■ **Your assignment**:
Copy every record below exactly, leaving out any pictures.

Entries taken from a collection:

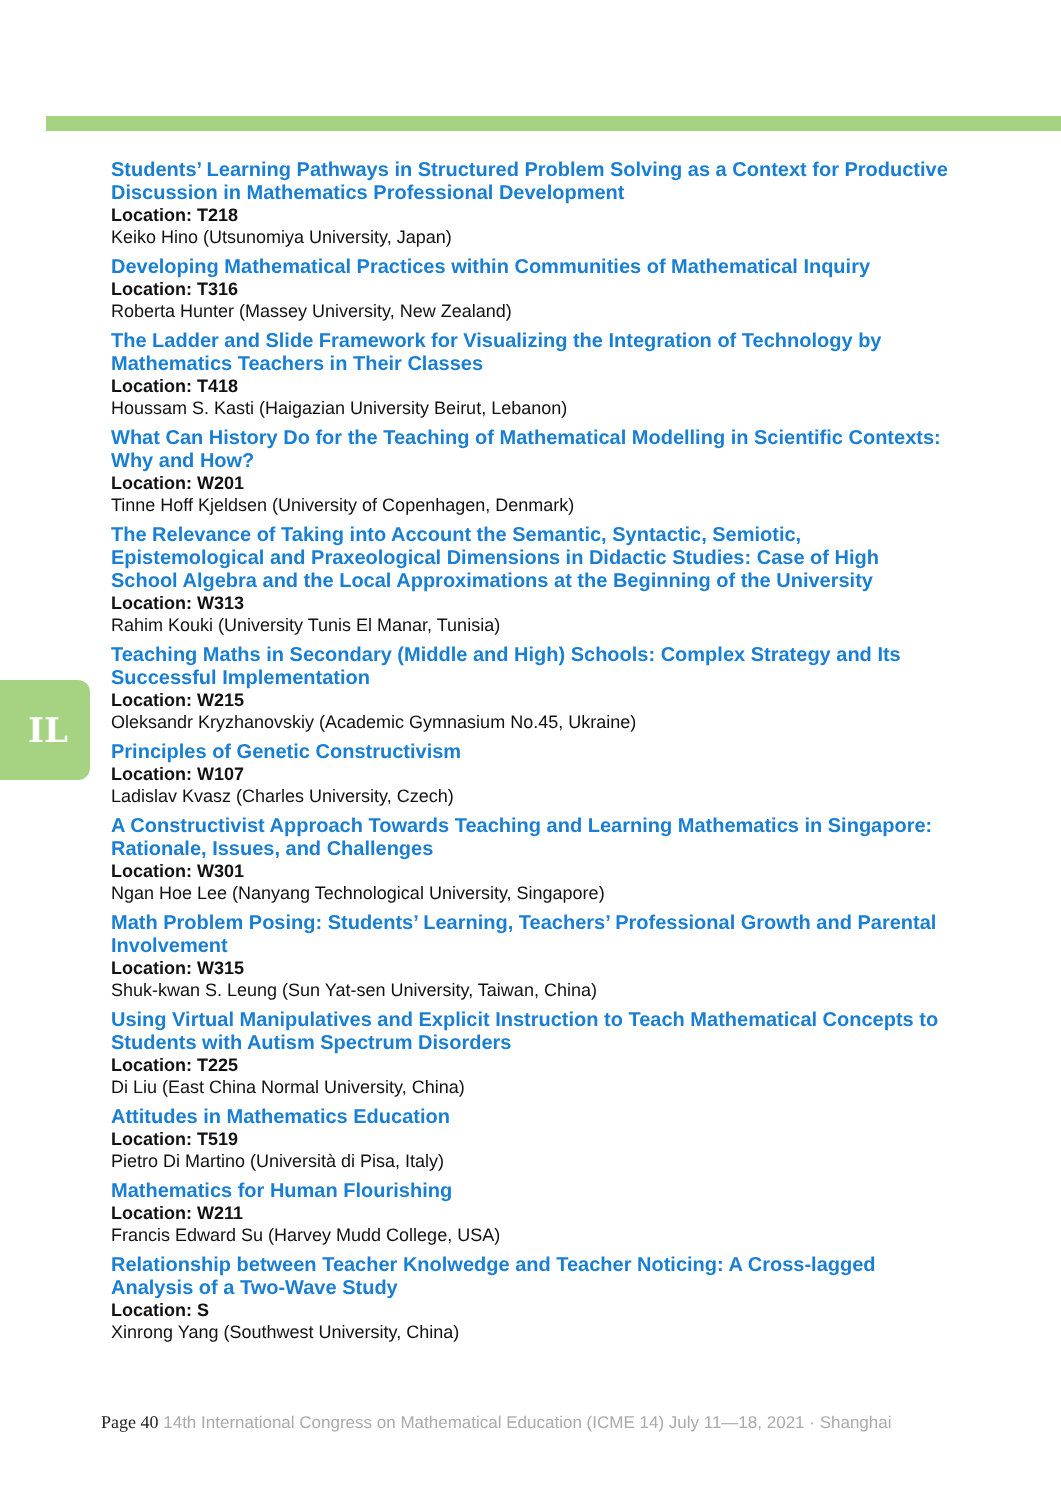IL
Students’ Learning Pathways in Structured Problem Solving as a Context for Productive Discussion in Mathematics Professional Development
Location: T218
Keiko Hino (Utsunomiya University, Japan)
Developing Mathematical Practices within Communities of Mathematical Inquiry
Location: T316
Roberta Hunter (Massey University, New Zealand)
The Ladder and Slide Framework for Visualizing the Integration of Technology by Mathematics Teachers in Their Classes
Location: T418
Houssam S. Kasti (Haigazian University Beirut, Lebanon)
What Can History Do for the Teaching of Mathematical Modelling in Scientific Contexts: Why and How?
Location: W201
Tinne Hoff Kjeldsen (University of Copenhagen, Denmark)
The Relevance of Taking into Account the Semantic, Syntactic, Semiotic, Epistemological and Praxeological Dimensions in Didactic Studies: Case of High School Algebra and the Local Approximations at the Beginning of the University
Location: W313
Rahim Kouki (University Tunis El Manar, Tunisia)
Teaching Maths in Secondary (Middle and High) Schools: Complex Strategy and Its Successful Implementation
Location: W215
Oleksandr Kryzhanovskiy (Academic Gymnasium No.45, Ukraine)
Principles of Genetic Constructivism
Location: W107
Ladislav Kvasz (Charles University, Czech)
A Constructivist Approach Towards Teaching and Learning Mathematics in Singapore: Rationale, Issues, and Challenges
Location: W301
Ngan Hoe Lee (Nanyang Technological University, Singapore)
Math Problem Posing: Students’ Learning, Teachers’ Professional Growth and Parental Involvement
Location: W315
Shuk-kwan S. Leung (Sun Yat-sen University, Taiwan, China)
Using Virtual Manipulatives and Explicit Instruction to Teach Mathematical Concepts to Students with Autism Spectrum Disorders
Location: T225
Di Liu (East China Normal University, China)
Attitudes in Mathematics Education
Location: T519
Pietro Di Martino (Università di Pisa, Italy)
Mathematics for Human Flourishing
Location: W211
Francis Edward Su (Harvey Mudd College, USA)
Relationship between Teacher Knolwedge and Teacher Noticing: A Cross-lagged Analysis of a Two-Wave Study
Location: S
Xinrong Yang (Southwest University, China)
Page 40 14th International Congress on Mathematical Education (ICME 14) July 11—18, 2021 · Shanghai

■ **Response below**:
IL
Students’ Learning Pathways in Structured Problem Solving as a Context for Productive Discussion in Mathematics Professional Development
Location: T218
Keiko Hino (Utsunomiya University, Japan)
Developing Mathematical Practices within Communities of Mathematical Inquiry
Location: T316
Roberta Hunter (Massey University, New Zealand)
The Ladder and Slide Framework for Visualizing the Integration of Technology by Mathematics Teachers in Their Classes
Location: T418
Houssam S. Kasti (Haigazian University Beirut, Lebanon)
What Can History Do for the Teaching of Mathematical Modelling in Scientific Contexts: Why and How?
Location: W201
Tinne Hoff Kjeldsen (University of Copenhagen, Denmark)
The Relevance of Taking into Account the Semantic, Syntactic, Semiotic, Epistemological and Praxeological Dimensions in Didactic Studies: Case of High School Algebra and the Local Approximations at the Beginning of the University
Location: W313
Rahim Kouki (University Tunis El Manar, Tunisia)
Teaching Maths in Secondary (Middle and High) Schools: Complex Strategy and Its Successful Implementation
Location: W215
Oleksandr Kryzhanovskiy (Academic Gymnasium No.45, Ukraine)
Principles of Genetic Constructivism
Location: W107
Ladislav Kvasz (Charles University, Czech)
A Constructivist Approach Towards Teaching and Learning Mathematics in Singapore: Rationale, Issues, and Challenges
Location: W301
Ngan Hoe Lee (Nanyang Technological University, Singapore)
Math Problem Posing: Students’ Learning, Teachers’ Professional Growth and Parental Involvement
Location: W315
Shuk-kwan S. Leung (Sun Yat-sen University, Taiwan, China)
Using Virtual Manipulatives and Explicit Instruction to Teach Mathematical Concepts to Students with Autism Spectrum Disorders
Location: T225
Di Liu (East China Normal University, China)
Attitudes in Mathematics Education
Location: T519
Pietro Di Martino (Università di Pisa, Italy)
Mathematics for Human Flourishing
Location: W211
Francis Edward Su (Harvey Mudd College, USA)
Relationship between Teacher Knolwedge and Teacher Noticing: A Cross-lagged Analysis of a Two-Wave Study
Location: S
Xinrong Yang (Southwest University, China)
Page 40 14th International Congress on Mathematical Education (ICME 14) July 11—18, 2021 · Shanghai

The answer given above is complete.